[WHAT TO DO] Give an unaltered copy of the listing below, minus its pictures.

[PROVIDED DATA]
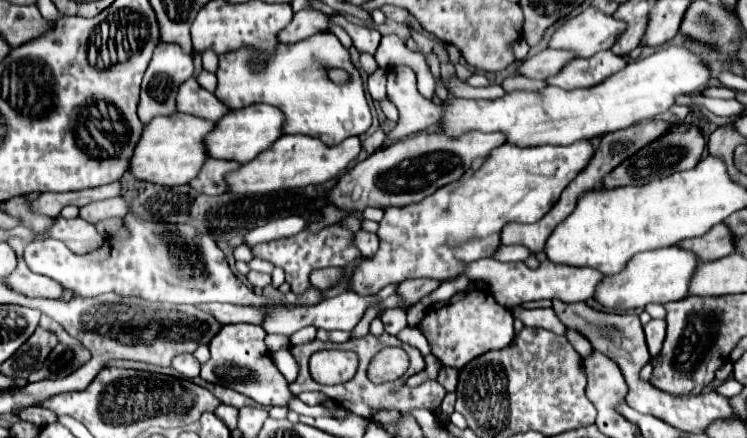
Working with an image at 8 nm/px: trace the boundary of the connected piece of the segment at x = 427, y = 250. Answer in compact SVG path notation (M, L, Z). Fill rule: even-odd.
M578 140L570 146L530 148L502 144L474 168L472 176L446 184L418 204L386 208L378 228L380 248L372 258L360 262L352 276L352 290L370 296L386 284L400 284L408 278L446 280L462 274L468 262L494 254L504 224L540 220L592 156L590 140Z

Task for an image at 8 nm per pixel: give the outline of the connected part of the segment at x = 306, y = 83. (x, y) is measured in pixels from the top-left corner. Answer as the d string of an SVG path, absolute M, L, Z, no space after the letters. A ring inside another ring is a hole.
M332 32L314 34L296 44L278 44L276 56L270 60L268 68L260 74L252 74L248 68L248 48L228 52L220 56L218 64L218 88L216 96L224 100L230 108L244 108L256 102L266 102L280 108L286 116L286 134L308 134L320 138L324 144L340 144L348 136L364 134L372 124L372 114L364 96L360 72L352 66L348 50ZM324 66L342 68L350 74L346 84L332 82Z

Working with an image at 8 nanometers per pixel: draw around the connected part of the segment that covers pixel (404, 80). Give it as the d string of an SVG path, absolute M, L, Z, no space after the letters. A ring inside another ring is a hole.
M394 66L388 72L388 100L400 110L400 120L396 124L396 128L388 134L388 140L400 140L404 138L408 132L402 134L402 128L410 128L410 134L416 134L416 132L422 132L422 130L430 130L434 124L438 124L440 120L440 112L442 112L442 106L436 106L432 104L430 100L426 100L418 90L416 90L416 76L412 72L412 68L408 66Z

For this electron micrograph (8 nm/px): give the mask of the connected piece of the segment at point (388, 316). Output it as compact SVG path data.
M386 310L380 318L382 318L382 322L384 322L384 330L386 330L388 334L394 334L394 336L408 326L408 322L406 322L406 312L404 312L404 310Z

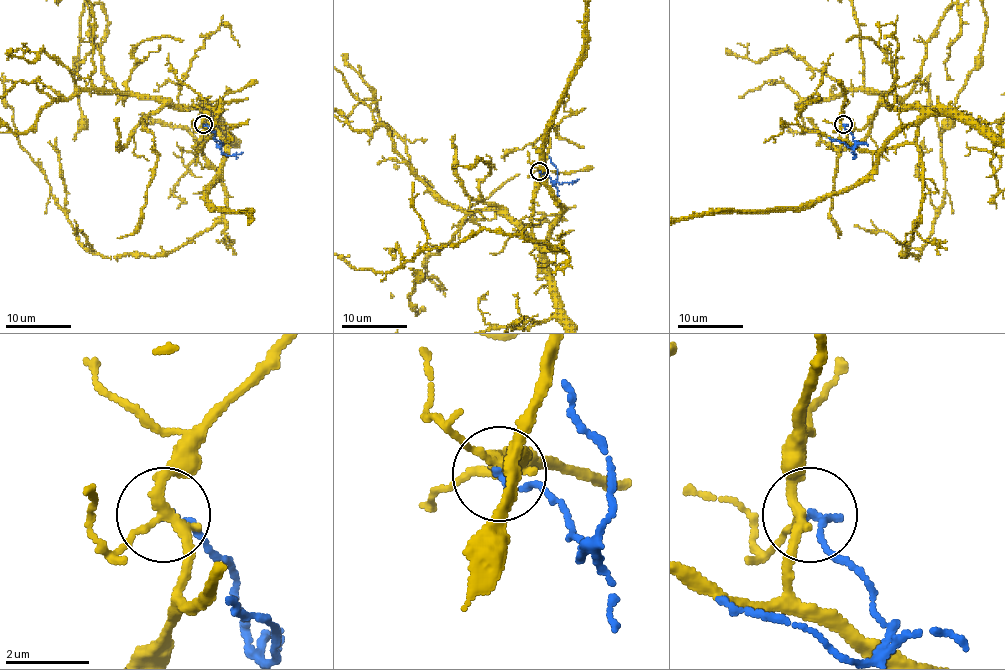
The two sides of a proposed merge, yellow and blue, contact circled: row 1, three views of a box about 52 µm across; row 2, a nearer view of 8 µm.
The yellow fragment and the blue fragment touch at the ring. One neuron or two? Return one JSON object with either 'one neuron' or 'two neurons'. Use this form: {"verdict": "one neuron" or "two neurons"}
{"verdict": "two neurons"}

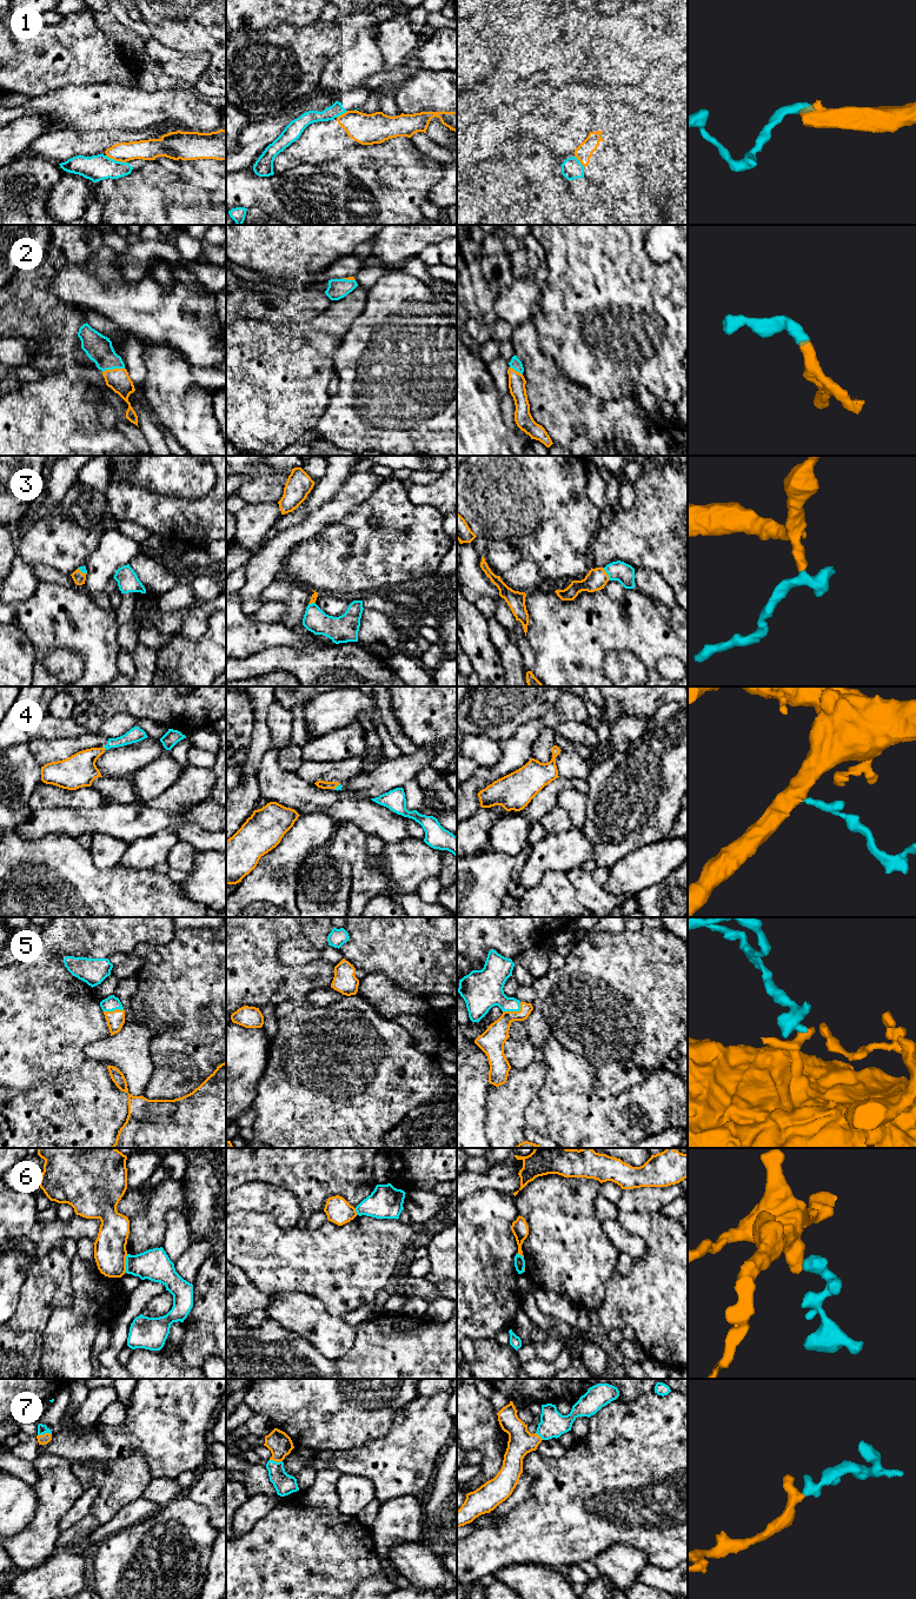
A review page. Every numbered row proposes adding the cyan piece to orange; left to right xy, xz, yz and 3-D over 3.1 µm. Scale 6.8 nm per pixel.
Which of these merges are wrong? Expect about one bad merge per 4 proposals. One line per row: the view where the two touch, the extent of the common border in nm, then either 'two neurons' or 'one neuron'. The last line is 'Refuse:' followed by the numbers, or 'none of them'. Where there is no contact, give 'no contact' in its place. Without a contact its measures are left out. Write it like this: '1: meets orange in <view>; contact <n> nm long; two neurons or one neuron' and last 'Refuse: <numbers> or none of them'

[ANSWER SPACE]
Working with an image at 8 nm/px: trace the boundary of the connected piece of the segment at x = 427, y = 250. Answer in compact SVG path notation (M, L, Z). Fill rule: even-odd.
M578 140L570 146L530 148L502 144L474 168L472 176L446 184L418 204L386 208L378 228L380 248L372 258L360 262L352 276L352 290L370 296L386 284L400 284L408 278L446 280L462 274L468 262L494 254L504 224L540 220L592 156L590 140Z

Task for an image at 8 nm per pixel: give the outline of the connected part of the segment at x = 306, y = 83. (x, y) is measured in pixels from the top-left corner. Answer as the d string of an SVG path, absolute M, L, Z, no space after the letters. A ring inside another ring is a hole.
M332 32L314 34L296 44L278 44L276 56L270 60L268 68L260 74L252 74L248 68L248 48L228 52L220 56L218 64L218 88L216 96L224 100L230 108L244 108L256 102L266 102L280 108L286 116L286 134L308 134L320 138L324 144L340 144L348 136L364 134L372 124L372 114L364 96L360 72L352 66L348 50ZM324 66L342 68L350 74L346 84L332 82Z

Working with an image at 8 nanometers per pixel: draw around the connected part of the segment that covers pixel (404, 80). Give it as the d string of an SVG path, absolute M, L, Z, no space after the letters. A ring inside another ring is a hole.
M394 66L388 72L388 100L400 110L400 120L396 124L396 128L388 134L388 140L400 140L404 138L408 132L402 134L402 128L410 128L410 134L416 134L416 132L422 132L422 130L430 130L434 124L438 124L440 120L440 112L442 112L442 106L436 106L432 104L430 100L426 100L418 90L416 90L416 76L412 72L412 68L408 66Z

For this electron micrograph (8 nm/px): give the mask of the connected piece of the segment at point (388, 316). Output it as compact SVG path data.
M386 310L380 318L382 318L382 322L384 322L384 330L386 330L388 334L394 334L394 336L408 326L408 322L406 322L406 312L404 312L404 310Z

The two sides of a proposed merge, yellow and blue, contact circled: row 1, three views of a box about 52 µm across; row 2, a nearer view of 8 µm.
The yellow fragment and the blue fragment touch at the ring. One neuron or two? Return one JSON object with either 'one neuron' or 'two neurons'. Use this form: {"verdict": "one neuron" or "two neurons"}
{"verdict": "two neurons"}

A review page. Every numbered row proposes adding the cyan piece to orange; left to right xy, xz, yz and 3-D over 3.1 µm. Scale 6.8 nm per pixel.
Which of these merges are wrong? Expect about one bad merge per 4 proposals. One line per row: the view where the two touch, the extent of the common border in nm, then either 'two neurons' or 'one neuron'. The last line is 'Refuse:' followed by the numbers, or 'none of them'. Where there is no contact, give 'no contact' in its place. Without a contact its measures are left out. Write it like this: '1: meets orange in <view>; contact <n> nm long; two neurons or one neuron' and last 'Refuse: <numbers> or none of them'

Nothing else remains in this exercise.